Bron: https://www.bertha-dudde.org/nl/proclamation/3634
3634 „Wist u niet, dat Ik in datgene moet zijn wat van mijn Vader is?“
23 december 1945: Boek 46
Verneem de stem van de Geest. Ieder mens moet zichzelf zo vormen dat de Vader Zijn intrek bij hem kan nemen, dus hij zelf moet tot huis van God worden waarin de Vader werkzaam kan zijn. U allen draagt de goddelijke geestvonk in u, die dus een deel van Mij is. En dus sluimer Ik in u, wachtend om wakker gemaakt te worden door uzelf, door werken van liefde en innige verbondenheid met Mij.

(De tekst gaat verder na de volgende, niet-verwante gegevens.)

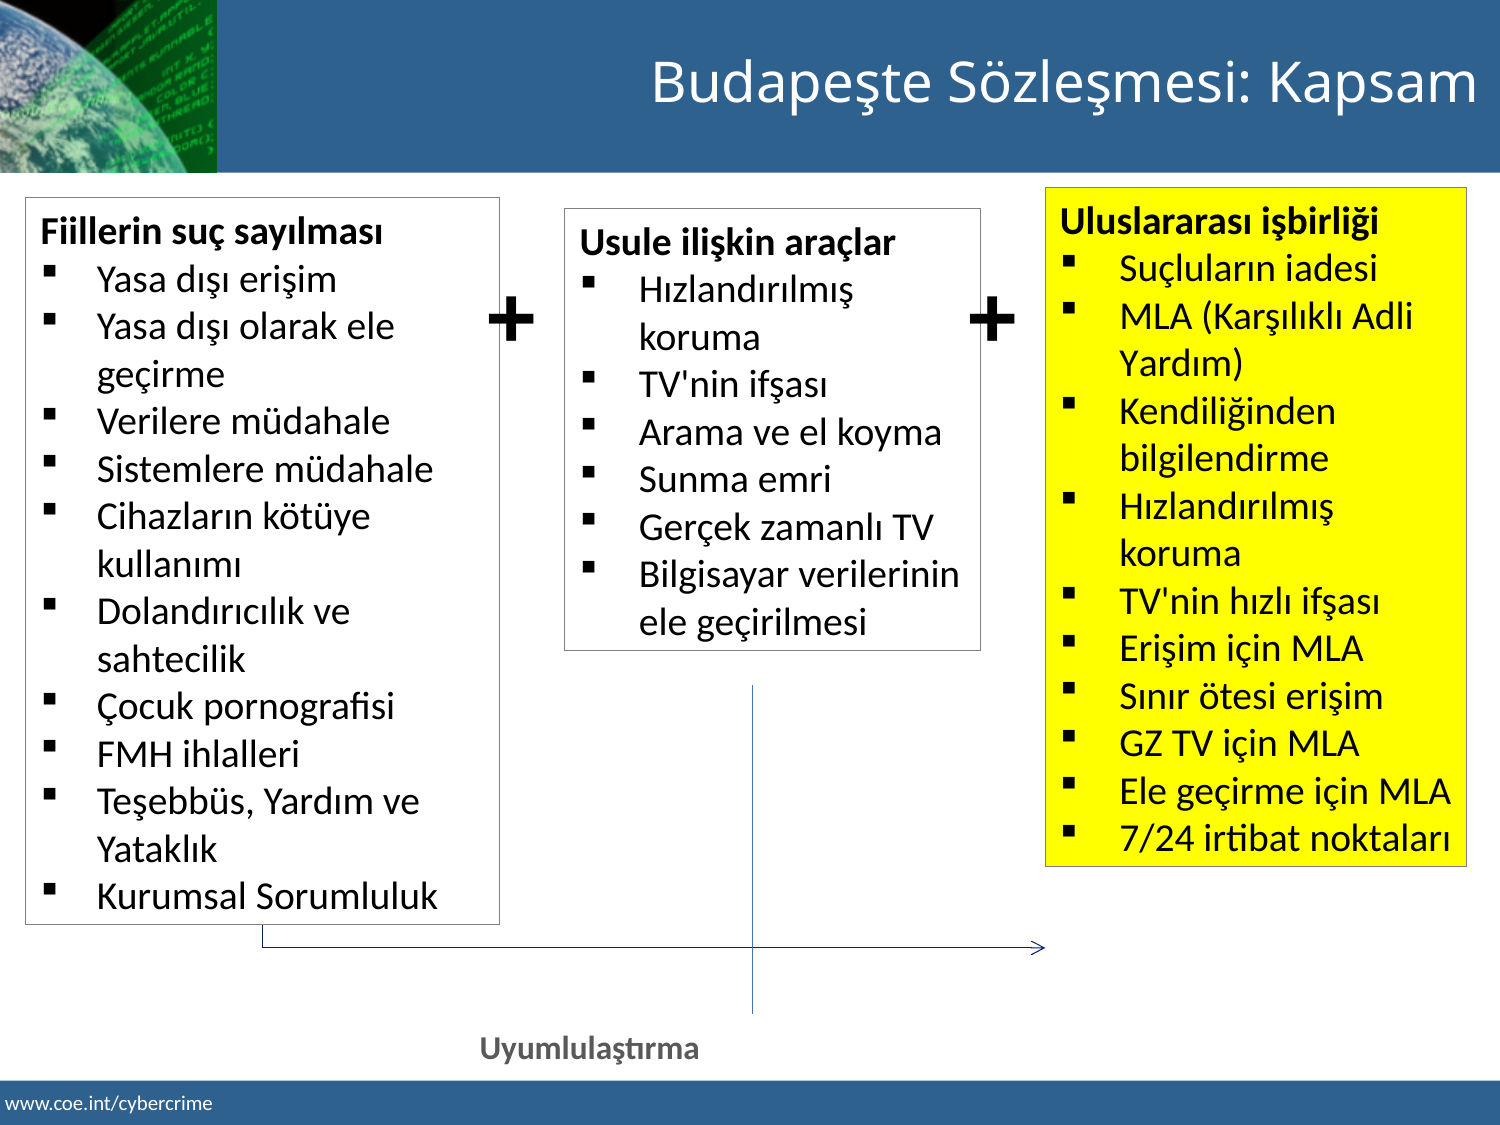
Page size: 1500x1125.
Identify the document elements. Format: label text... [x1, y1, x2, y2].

text_box + [951, 251, 1057, 377]
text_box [642, 545, 666, 1125]
text_box Fiillerin suç sayılması Yasa dışı erişim Yasa dışı olarak ele geçirme Verilere müdahale Sistemlere müdahale Cihazların kötüye kullanımı Dolandırıcılık ve sahtecilik Çocuk pornografisi FMH ihlalleri Teşebbüs, Yardım ve Yataklık Kurumsal Sorumluluk [25, 197, 500, 925]
text_box Uluslararası işbirliği Suçluların iadesi MLA (Karşılıklı Adli Yardım) Kendiliğinden bilgilendirme Hızlandırılmış koruma TV'nin hızlı ifşası Erişim için MLA Sınır ötesi erişim GZ TV için MLA Ele geçirme için MLA 7/24 irtibat noktaları [1045, 187, 1467, 867]
text_box + [471, 251, 577, 377]
text_box Uyumlulaştırma [666, 1018, 787, 1074]
text_box Uyumlulaştırma [464, 1018, 642, 1074]
text_box Usule ilişkin araçlar Hızlandırılmış koruma TV'nin ifşası Arama ve el koyma Sunma emri Gerçek zamanlı TV Bilgisayar verilerinin ele geçirilmesi [564, 208, 981, 651]
text_box Budapeşte Sözleşmesi: Kapsam [241, 38, 1494, 121]
picture [0, 0, 217, 173]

Maar zolang u passief blijft, zult u ook niets voelen van mijn aanwezigheid, hoewel de geestvonk in u rust. Ik kan pas werkzaam worden als u zelf zich zo vormt dat u Mij opneemt. Dan pas ben Ik werkzaam in mijn huis. Dan kan Ik mijn intrek bij u nemen en u onderrichten volgens de volledige waarheid. Dan ben Ik in dat wat van mijn Vader is, dan is de wijsheid waar de liefde is.
Dan bent u zelf tot huis van God geworden, dat het heiligste bevat, dat God zelf zich tot woonplaats maakt.
Ik ben bij u en nooit meer zult u alleen gaan op aarde, maar u zult steeds mijn aanwezigheid voelen en door mijn geest doorstroomd zijn. Die leidt u in alle waarheid. Die onderricht u, net als Ik onderricht ben in dat wat van mijn Vader is.
Want Ik, tot wijsheid geworden door de liefde, moest op aarde onophoudelijk werkzaam zijn, liefde en wijsheid uitdelend.
Ik moest de medemensen geven wat Ik zelf had ontvangen, omdat Ik hen wilde helpen zalig te worden. En dus moest Ik zijn in dat wat van mijn Vader is, waar Ik Zijn woord kon verkondigen, waar de mensen zich verzamelden om Zijn woord te horen.
Bijgevolg zal steeds het huis Gods daar zijn, waar Zijn woord wordt onderwezen, waar het van buiten af de mensen wordt aangeboden, of van binnen wordt vernomen. Waar steeds de Vader werken kan, dat wil zeggen waar mensen door de liefde ontvankelijk zijn voor de wijsheid uit Mij.
Want steeds wil Ik in mijn huis werkzaam zijn. En mijn huis, dat zijn de harten van de mensen die Mij willen opnemen en die zich dus vormen tot liefde, zodat Ik zelf als eeuwige Liefde Mij met hen kan verbinden. Mijn huis is overal waar mijn geest werkzaam kan worden. Maar zonder het werken van mijn Geest zult u in lege zalen vertoeven, om het even waar u zich een plaats uitzoekt omdat u meent Mij daar te vinden.
Ik kan alleen daar zijn, waar mijn Vader is. En mijn woord kan alleen ten diepste worden vernomen, waar de liefde is.
Maar Ik zelf ben het Woord en als u Mij zult willen horen, zult u uw hart zo moeten vormen dat u in staat bent op te nemen. U zult u tot liefde moeten veranderen en Mij nu de deuren openen, zodat Ik mijn intrek kan nemen in uw hart. En uw hart zal mijn woning zijn, waar u ook maar vertoeft.